[Items from a dataset]
BEGIN

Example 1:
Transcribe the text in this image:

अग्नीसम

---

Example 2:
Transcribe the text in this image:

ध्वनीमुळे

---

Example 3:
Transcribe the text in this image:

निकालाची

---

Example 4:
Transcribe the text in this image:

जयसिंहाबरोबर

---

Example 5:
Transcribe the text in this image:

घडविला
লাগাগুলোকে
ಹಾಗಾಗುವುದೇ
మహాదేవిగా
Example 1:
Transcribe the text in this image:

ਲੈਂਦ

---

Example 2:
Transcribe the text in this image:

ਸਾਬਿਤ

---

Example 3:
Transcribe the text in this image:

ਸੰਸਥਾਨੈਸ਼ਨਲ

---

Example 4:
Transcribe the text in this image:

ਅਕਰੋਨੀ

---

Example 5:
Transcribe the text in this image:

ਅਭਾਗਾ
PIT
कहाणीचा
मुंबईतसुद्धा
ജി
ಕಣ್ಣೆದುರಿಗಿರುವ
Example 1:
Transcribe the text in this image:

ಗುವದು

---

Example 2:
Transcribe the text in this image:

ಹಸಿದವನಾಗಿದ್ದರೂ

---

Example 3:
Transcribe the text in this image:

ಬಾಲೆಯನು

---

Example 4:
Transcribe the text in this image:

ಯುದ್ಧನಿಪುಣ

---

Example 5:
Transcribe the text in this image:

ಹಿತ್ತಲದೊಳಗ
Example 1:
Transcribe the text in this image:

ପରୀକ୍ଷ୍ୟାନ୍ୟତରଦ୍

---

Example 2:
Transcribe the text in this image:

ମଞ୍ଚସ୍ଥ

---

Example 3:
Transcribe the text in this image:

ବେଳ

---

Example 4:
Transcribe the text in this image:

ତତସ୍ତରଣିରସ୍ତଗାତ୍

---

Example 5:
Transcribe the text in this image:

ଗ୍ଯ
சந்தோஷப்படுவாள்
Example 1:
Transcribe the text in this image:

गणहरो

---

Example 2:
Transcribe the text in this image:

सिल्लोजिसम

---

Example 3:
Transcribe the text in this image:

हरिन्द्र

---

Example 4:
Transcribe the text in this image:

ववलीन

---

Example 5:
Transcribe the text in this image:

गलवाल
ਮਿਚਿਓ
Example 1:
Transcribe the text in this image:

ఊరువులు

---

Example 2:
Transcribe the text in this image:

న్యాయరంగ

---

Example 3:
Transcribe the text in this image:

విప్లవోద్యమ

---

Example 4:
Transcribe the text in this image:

END

=== Try it ===
Only an exact transcription of all the records above counts as an answer.

=== Exercise solution ===
Example 1:
Transcribe the text in this image:

अग्नीसम

---

Example 2:
Transcribe the text in this image:

ध्वनीमुळे

---

Example 3:
Transcribe the text in this image:

निकालाची

---

Example 4:
Transcribe the text in this image:

जयसिंहाबरोबर

---

Example 5:
Transcribe the text in this image:

घडविला
লাগাগুলোকে
ಹಾಗಾಗುವುದೇ
మహాదేవిగా
Example 1:
Transcribe the text in this image:

ਲੈਂਦ

---

Example 2:
Transcribe the text in this image:

ਸਾਬਿਤ

---

Example 3:
Transcribe the text in this image:

ਸੰਸਥਾਨੈਸ਼ਨਲ

---

Example 4:
Transcribe the text in this image:

ਅਕਰੋਨੀ

---

Example 5:
Transcribe the text in this image:

ਅਭਾਗਾ
PIT
कहाणीचा
मुंबईतसुद्धा
ജി
ಕಣ್ಣೆದುರಿಗಿರುವ
Example 1:
Transcribe the text in this image:

ಗುವದು

---

Example 2:
Transcribe the text in this image:

ಹಸಿದವನಾಗಿದ್ದರೂ

---

Example 3:
Transcribe the text in this image:

ಬಾಲೆಯನು

---

Example 4:
Transcribe the text in this image:

ಯುದ್ಧನಿಪುಣ

---

Example 5:
Transcribe the text in this image:

ಹಿತ್ತಲದೊಳಗ
Example 1:
Transcribe the text in this image:

ପରୀକ୍ଷ୍ୟାନ୍ୟତରଦ୍

---

Example 2:
Transcribe the text in this image:

ମଞ୍ଚସ୍ଥ

---

Example 3:
Transcribe the text in this image:

ବେଳ

---

Example 4:
Transcribe the text in this image:

ତତସ୍ତରଣିରସ୍ତଗାତ୍

---

Example 5:
Transcribe the text in this image:

ଗ୍ଯ
சந்தோஷப்படுவாள்
Example 1:
Transcribe the text in this image:

गणहरो

---

Example 2:
Transcribe the text in this image:

सिल्लोजिसम

---

Example 3:
Transcribe the text in this image:

हरिन्द्र

---

Example 4:
Transcribe the text in this image:

ववलीन

---

Example 5:
Transcribe the text in this image:

गलवाल
ਮਿਚਿਓ
Example 1:
Transcribe the text in this image:

ఊరువులు

---

Example 2:
Transcribe the text in this image:

న్యాయరంగ

---

Example 3:
Transcribe the text in this image:

విప్లవోద్యమ

---

Example 4:
Transcribe the text in this image:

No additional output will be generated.